Installation view of Echo Chamber. Image courtesy Daniel Uwaga.

PART THREE

M: Let’s go back to influence. To evolution. To becoming LAJA. Ren Hang was the first reference that came to mind, but I imagine there are many more artists, writers, philosophers, and cultural workers who inspire your curiosity beyond the radical door. Please share with us who has been inspiring you lately?

L: I really love Ren Hang’s work and how he approaches nudity and sexuality. But I also love female artists that take on similar narratives through different mediums, such as Tracey Emin and her confessional art and paintings, which I find very intimate and sexually rich. I'm influenced by music a lot—artistes like Björk, Tricky, Kurt Cobain—and really inspired by philosophers like Marcus Aurelius, Socrates, Nietzsche, Sartre, Kierkegaard, and Albert Camus.

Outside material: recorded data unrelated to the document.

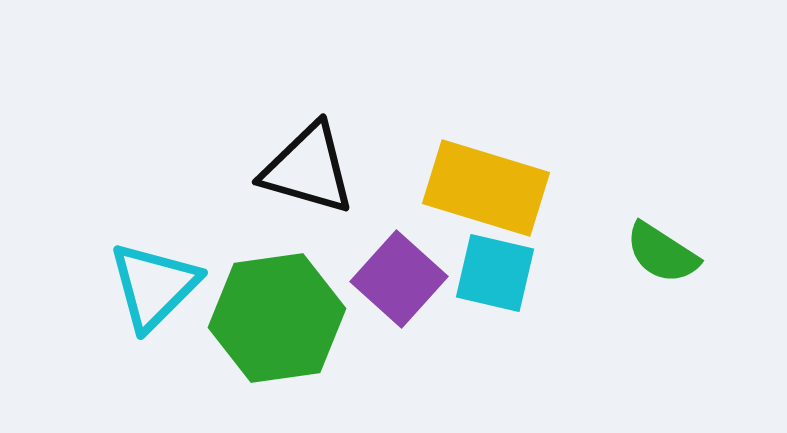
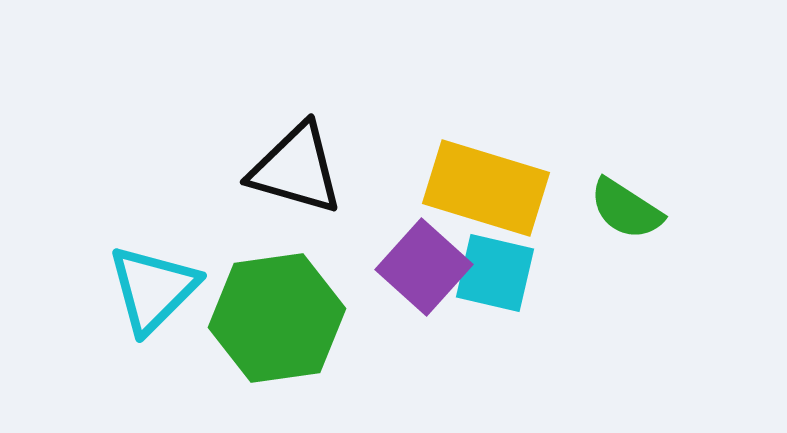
black triangle: moved 12 px left
green semicircle: moved 36 px left, 44 px up
purple square: moved 25 px right, 12 px up
cyan triangle: moved 1 px left, 3 px down
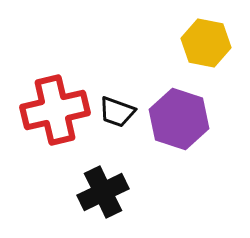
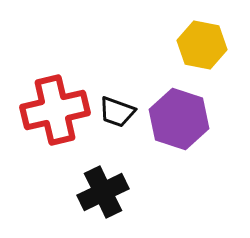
yellow hexagon: moved 4 px left, 2 px down
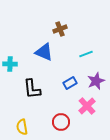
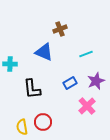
red circle: moved 18 px left
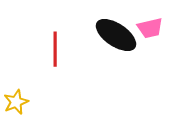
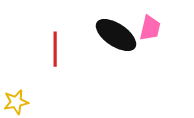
pink trapezoid: rotated 64 degrees counterclockwise
yellow star: rotated 10 degrees clockwise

M: I took a deep dive into previous works before the birth of Echo Chamber. Looking back at your earlier works, I noticed that your relationship to sexual imagery has evolved - sometimes explicit and other times leaving room for imagination to build the rest of the story. How do you balance explicitness and abstraction in the depictions in your work? Which side wins?

L: I've been exploring the subject of sex and sexuality ever since I can remember—from immersive sexual desires to the pleasures of copulation while reflecting opposing mind states. Sex is a deep part of how I navigate my existence. I find that I don't think about balancing the explicit and abstract—it just comes naturally as a visual metaphor for my desire.

M: Do you see your work opening up conversations about sex and sensuality in Nigerian art, or is it still something the art world here resists? How has the response to your work reflected that tension?

L: I really do see my work opening up conversations about sex and sensuality—especially in an environment that frowns on honest expression of these topics. I think these topics are starting to find a place in Nigerian art due to the exposure enacted by Western technology on Nigerian culture.